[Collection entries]
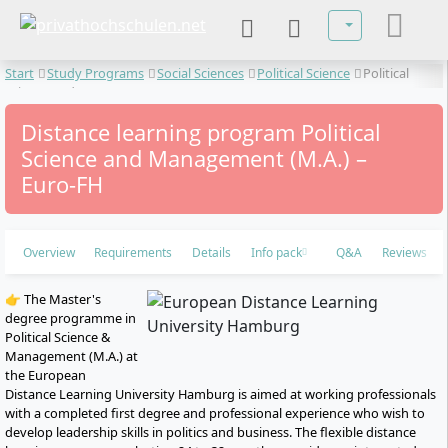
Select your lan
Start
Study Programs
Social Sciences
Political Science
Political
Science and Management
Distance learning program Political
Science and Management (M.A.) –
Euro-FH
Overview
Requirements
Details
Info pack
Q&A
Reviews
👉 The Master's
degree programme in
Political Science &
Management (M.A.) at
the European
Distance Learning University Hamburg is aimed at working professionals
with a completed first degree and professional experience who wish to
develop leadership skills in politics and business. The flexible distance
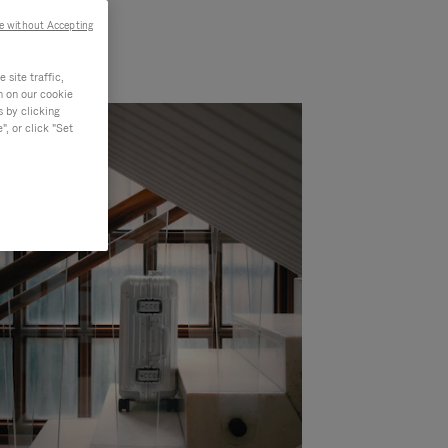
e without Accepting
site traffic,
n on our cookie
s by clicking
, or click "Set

◆ Exercise instructions: Find and copy every line in the entries above where the string "Management" occurs.

◆ Your response:
Science and Management
Science and Management (M.A.) –
Management (M.A.) at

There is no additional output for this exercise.